[Collection entries]
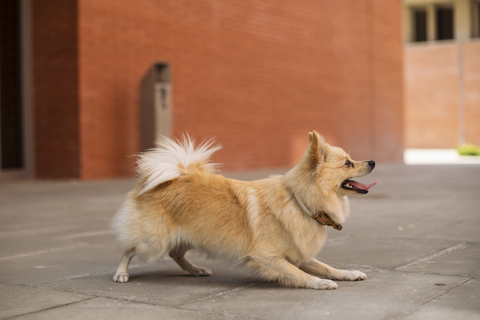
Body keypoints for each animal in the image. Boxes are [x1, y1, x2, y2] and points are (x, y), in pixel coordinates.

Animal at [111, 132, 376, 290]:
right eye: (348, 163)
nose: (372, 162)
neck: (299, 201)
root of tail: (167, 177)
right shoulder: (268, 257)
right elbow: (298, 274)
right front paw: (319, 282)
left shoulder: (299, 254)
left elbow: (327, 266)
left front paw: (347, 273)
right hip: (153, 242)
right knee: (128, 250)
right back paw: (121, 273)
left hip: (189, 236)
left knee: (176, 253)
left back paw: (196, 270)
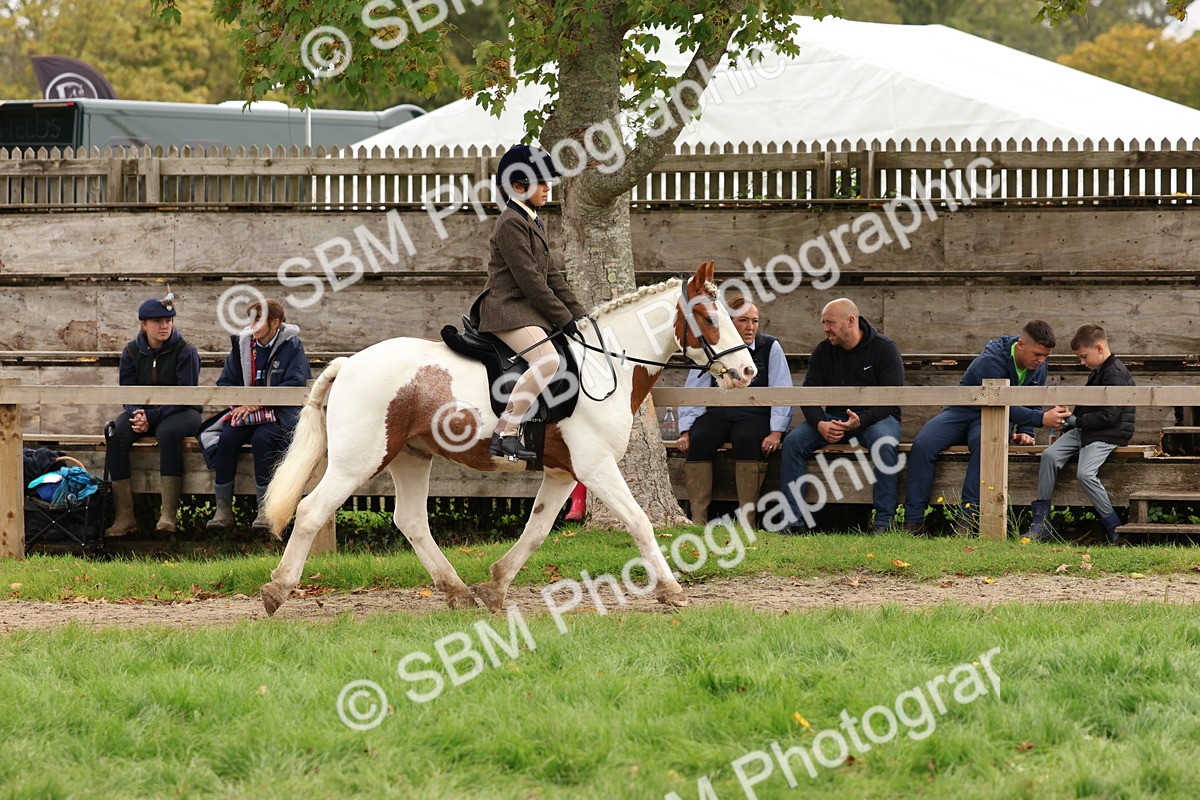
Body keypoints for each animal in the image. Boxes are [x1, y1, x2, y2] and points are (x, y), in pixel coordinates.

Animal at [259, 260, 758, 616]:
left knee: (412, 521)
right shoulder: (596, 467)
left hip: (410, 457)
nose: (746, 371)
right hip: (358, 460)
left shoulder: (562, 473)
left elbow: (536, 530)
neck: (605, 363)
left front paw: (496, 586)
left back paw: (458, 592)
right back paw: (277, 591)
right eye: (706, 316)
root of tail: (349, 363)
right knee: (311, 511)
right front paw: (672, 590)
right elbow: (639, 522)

** Description of the task **
Each line from the one that holds "left knee: (176, 253)" through the end of the entries must be returned exactly, while any pictures stay out.

** Output **
left knee: (176, 253)
left back paw: (196, 270)
Body keypoints for each animal in the image. Boxes are [x1, y1, x2, y2] and points are (x, y), in pixel coordinates.

Animal at [259, 260, 758, 616]:
left knee: (412, 521)
right shoulder: (596, 467)
left hip: (410, 457)
nose: (746, 371)
right hip: (358, 460)
left shoulder: (562, 473)
left elbow: (536, 530)
neck: (605, 363)
left front paw: (496, 586)
left back paw: (458, 592)
right back paw: (277, 591)
right eye: (706, 316)
root of tail: (349, 363)
right knee: (311, 511)
right front paw: (672, 590)
right elbow: (639, 522)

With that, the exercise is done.